- **What the exercise asks**: In the lines below, look for "Massagers". Copy each line where it appears.

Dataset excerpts
——
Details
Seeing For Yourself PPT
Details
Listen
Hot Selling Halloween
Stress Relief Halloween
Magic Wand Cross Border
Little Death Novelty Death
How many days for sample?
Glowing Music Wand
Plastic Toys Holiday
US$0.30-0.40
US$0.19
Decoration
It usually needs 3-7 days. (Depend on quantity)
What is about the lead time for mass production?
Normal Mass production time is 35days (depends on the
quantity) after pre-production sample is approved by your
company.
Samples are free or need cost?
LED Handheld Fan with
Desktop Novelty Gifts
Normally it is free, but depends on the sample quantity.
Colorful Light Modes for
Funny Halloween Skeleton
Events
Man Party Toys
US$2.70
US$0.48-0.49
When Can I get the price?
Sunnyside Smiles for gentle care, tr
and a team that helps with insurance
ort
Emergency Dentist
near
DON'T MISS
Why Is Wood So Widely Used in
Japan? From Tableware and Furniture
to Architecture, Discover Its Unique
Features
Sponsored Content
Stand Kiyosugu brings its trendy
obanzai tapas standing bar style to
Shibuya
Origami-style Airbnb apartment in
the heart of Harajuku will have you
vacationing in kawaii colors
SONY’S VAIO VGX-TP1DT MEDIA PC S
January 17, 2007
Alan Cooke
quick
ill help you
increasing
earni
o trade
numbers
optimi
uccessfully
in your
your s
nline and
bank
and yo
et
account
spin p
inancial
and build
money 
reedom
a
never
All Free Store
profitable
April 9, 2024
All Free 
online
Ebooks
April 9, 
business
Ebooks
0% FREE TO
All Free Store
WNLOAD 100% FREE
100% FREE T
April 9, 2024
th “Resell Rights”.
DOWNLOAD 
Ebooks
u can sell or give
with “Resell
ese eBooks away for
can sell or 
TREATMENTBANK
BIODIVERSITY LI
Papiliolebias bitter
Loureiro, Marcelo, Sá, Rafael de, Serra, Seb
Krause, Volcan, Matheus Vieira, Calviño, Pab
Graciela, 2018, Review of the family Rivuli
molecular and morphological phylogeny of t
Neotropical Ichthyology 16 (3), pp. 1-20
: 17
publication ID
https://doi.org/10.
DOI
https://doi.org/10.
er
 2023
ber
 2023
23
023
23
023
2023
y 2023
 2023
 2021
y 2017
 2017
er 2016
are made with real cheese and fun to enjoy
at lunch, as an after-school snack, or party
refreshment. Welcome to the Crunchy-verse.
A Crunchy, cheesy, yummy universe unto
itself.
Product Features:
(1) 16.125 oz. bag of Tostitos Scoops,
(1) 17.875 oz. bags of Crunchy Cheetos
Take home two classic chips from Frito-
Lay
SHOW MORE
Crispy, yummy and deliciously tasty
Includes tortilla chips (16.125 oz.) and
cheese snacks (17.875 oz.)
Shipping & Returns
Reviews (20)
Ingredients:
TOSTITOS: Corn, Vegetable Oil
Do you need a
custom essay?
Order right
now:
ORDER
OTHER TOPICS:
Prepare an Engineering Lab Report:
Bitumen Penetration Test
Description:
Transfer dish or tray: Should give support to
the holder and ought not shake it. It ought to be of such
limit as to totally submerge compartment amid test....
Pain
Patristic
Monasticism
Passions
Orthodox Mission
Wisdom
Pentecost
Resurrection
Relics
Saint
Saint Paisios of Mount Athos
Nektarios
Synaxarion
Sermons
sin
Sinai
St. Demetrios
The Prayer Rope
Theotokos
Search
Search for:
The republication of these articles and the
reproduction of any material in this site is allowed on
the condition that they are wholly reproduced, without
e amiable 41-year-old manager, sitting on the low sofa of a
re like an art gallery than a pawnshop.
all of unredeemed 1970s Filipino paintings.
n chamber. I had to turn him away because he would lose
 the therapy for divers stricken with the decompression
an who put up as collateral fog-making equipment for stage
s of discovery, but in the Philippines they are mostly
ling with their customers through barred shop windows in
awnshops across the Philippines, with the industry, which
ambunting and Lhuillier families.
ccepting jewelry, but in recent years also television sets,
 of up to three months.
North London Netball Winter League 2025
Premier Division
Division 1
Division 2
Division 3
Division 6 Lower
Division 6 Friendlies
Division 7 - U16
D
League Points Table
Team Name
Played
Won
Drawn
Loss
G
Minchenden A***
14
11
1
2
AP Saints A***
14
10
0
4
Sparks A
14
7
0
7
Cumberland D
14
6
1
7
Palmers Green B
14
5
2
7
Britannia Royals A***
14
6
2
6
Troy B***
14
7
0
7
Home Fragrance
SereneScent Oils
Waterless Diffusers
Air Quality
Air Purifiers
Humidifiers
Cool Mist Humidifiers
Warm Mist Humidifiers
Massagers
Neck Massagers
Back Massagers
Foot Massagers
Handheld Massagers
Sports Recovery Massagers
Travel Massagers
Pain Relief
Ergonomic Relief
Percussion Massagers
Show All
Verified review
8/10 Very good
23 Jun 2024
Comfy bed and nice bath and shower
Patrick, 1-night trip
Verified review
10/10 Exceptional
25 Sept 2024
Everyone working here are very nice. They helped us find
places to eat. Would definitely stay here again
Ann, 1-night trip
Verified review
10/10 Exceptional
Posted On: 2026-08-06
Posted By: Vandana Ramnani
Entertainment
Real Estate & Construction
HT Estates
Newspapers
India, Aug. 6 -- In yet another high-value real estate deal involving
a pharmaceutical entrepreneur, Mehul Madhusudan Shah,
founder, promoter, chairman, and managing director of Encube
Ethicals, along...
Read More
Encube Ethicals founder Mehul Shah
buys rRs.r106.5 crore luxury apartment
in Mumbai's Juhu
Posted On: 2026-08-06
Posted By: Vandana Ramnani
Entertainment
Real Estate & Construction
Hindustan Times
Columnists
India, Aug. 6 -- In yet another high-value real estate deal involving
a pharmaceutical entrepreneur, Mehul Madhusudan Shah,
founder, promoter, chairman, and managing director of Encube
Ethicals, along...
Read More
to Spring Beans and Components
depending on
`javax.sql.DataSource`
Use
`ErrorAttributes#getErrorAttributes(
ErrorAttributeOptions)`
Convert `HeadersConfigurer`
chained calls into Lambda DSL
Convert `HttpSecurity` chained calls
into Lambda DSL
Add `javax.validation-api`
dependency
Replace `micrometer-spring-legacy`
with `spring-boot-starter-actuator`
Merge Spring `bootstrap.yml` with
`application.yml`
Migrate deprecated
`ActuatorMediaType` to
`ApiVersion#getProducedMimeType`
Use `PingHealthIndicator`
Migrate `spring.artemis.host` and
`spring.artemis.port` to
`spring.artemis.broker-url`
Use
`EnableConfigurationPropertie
——
- **Reply to the task**:
Massagers
Neck Massagers
Back Massagers
Foot Massagers
Handheld Massagers
Sports Recovery Massagers
Travel Massagers
Percussion Massagers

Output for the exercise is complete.